Luke states categorically that the Apostles spoke in the tongues of the foreign sojourners, NOT in any kind of imagined holy gibberish. THEREFORE, any who would twist and pervert (in fact, re-word entirely) the plainest words of Scripture, inventing ideas of "angelic language" into the Text which are not there in the service of buttressing their Gospel of Gibber, must be regarded as liars in the service of the Father of Lies.
You re-word Scripture to serve your own purposes! Good grief.
You can't do that. Scripture is Infallible; your personal emotivistic experiences of drooling epileptic convulsion, are not. Period.
have never been the same since and have experienced other things from this same power which would bring me even more ridicule if revealed.
Perhaps RIGHTLY so!!
Behold, I am against the prophets, saith the LORD, that use their tongues, and say, He saith. Behold, I am against them that prophesy false dreams, saith the LORD, and do tell them, and cause my people to err by their lies, and by their lightness; yet I sent them not, nor commanded them: therefore they shall not profit this people at all, saith the LORD. (Jeremiah 23: 31-32)

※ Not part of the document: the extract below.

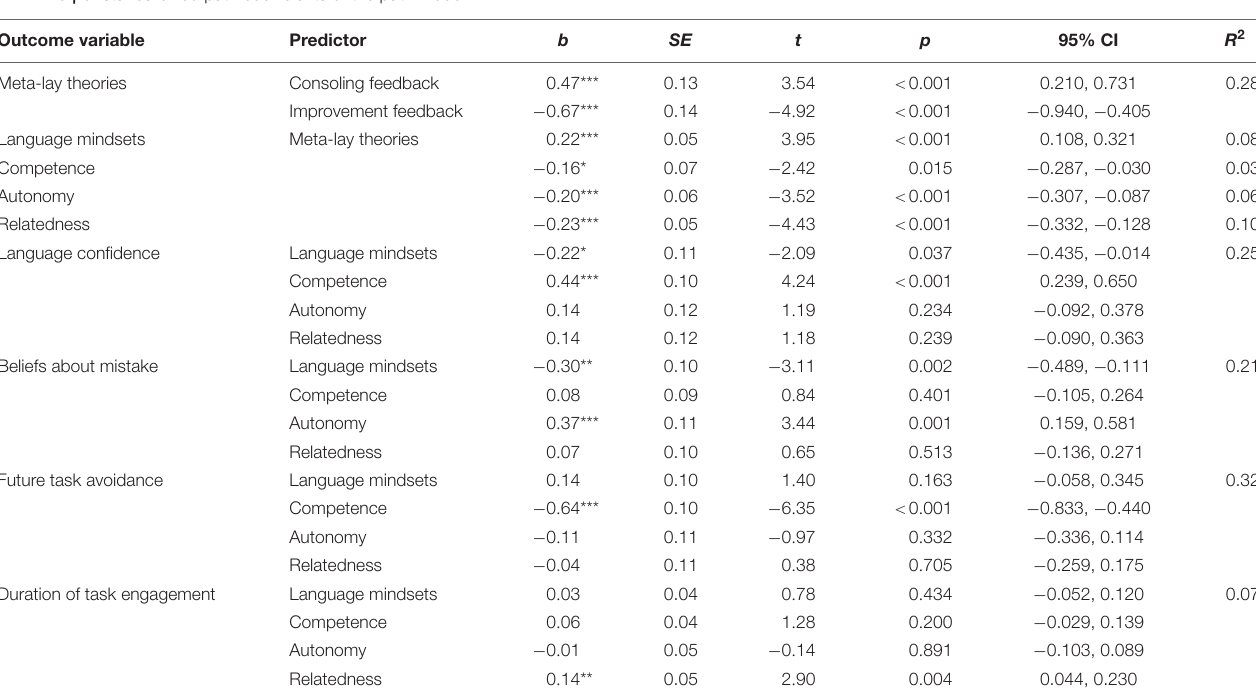
FIGURE 3 | Results of the final path model. Numbers are standardized path coefficients. The solid dark lines represent significant paths ( p < 0.05); the dashed gray lines represent non-significant paths. TABLE 3 | Unstandardized path coefficients of the path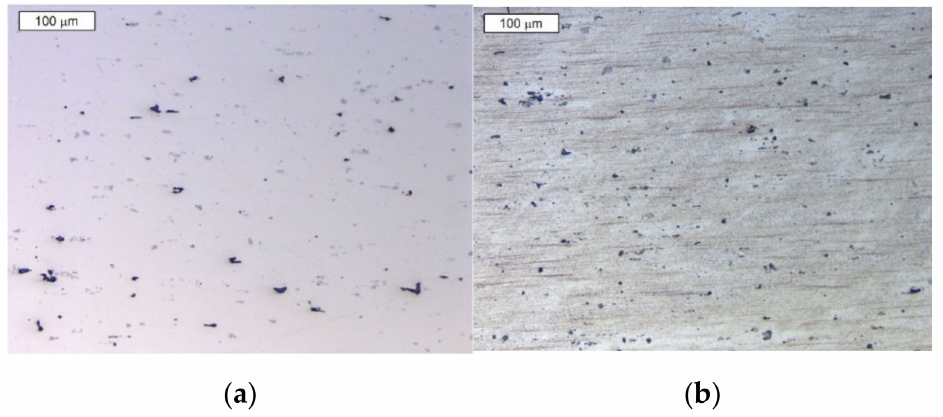
Figure 5. Microstructure of the alloy in the T6 state: ( a ) unetched state and ( b ) etched state. Light microscopy,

If the miracle of "tongues" is actually the miracle of "ears", then doesn't that completely impeach any claim you charismatics make to continuing the tradition of Pentecost? How many foreign language speakers have ever heard a modern charismatic speak in tongues and been converted? Do you Pentecostals train your missionaries in foreign languages or not? ~~ GWB
I doubt vmatt will realize this, but this ironic question is an utterly damning indictment of his position.
A case of Michelob says he'll miss your point entirely (such an easy bet for a Presbyterian to make with a Baptist... like you'd actually collect, heh heh!!)